> The data
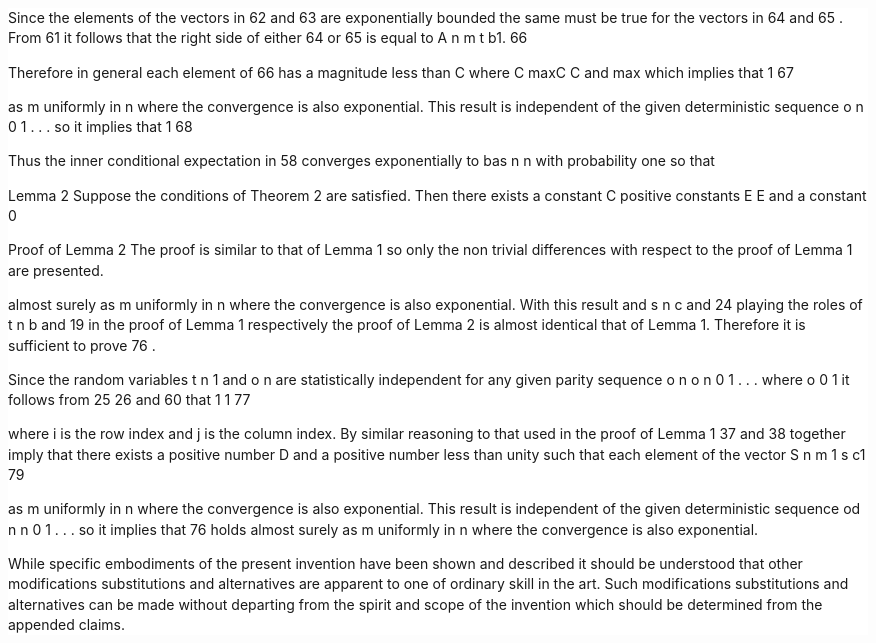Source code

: Since the elements of the vectors in 62 and 63 are exponentially bounded the same must be true for the vectors in 64 and 65 . From 61 it follows that the right side of either 64 or 65 is equal to A n m t b1. 66 

Therefore in general each element of 66 has a magnitude less than C where C maxC C and max which implies that 1 67 

as m uniformly in n where the convergence is also exponential. This result is independent of the given deterministic sequence o n 0 1 . . . so it implies that 1 68 

Thus the inner conditional expectation in 58 converges exponentially to bas n n with probability one so that

Lemma 2 Suppose the conditions of Theorem 2 are satisfied. Then there exists a constant C positive constants E E and a constant 0

Proof of Lemma 2 The proof is similar to that of Lemma 1 so only the non trivial differences with respect to the proof of Lemma 1 are presented.

almost surely as m uniformly in n where the convergence is also exponential. With this result and s n c and 24 playing the roles of t n b and 19 in the proof of Lemma 1 respectively the proof of Lemma 2 is almost identical that of Lemma 1. Therefore it is sufficient to prove 76 .

Since the random variables t n 1 and o n are statistically independent for any given parity sequence o n o n 0 1 . . . where o 0 1 it follows from 25 26 and 60 that 1 1 77 

where i is the row index and j is the column index. By similar reasoning to that used in the proof of Lemma 1 37 and 38 together imply that there exists a positive number D and a positive number less than unity such that each element of the vector S n m 1 s c1 79 

as m uniformly in n where the convergence is also exponential. This result is independent of the given deterministic sequence od n n 0 1 . . . so it implies that 76 holds almost surely as m uniformly in n where the convergence is also exponential.

While specific embodiments of the present invention have been shown and described it should be understood that other modifications substitutions and alternatives are apparent to one of ordinary skill in the art. Such modifications substitutions and alternatives can be made without departing from the spirit and scope of the invention which should be determined from the appended claims.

> Problem
Look above for lines with the word "which" and copy them all.

> Solution below
Therefore in general each element of 66 has a magnitude less than C where C maxC C and max which implies that 1 67 
While specific embodiments of the present invention have been shown and described it should be understood that other modifications substitutions and alternatives are apparent to one of ordinary skill in the art. Such modifications substitutions and alternatives can be made without departing from the spirit and scope of the invention which should be determined from the appended claims.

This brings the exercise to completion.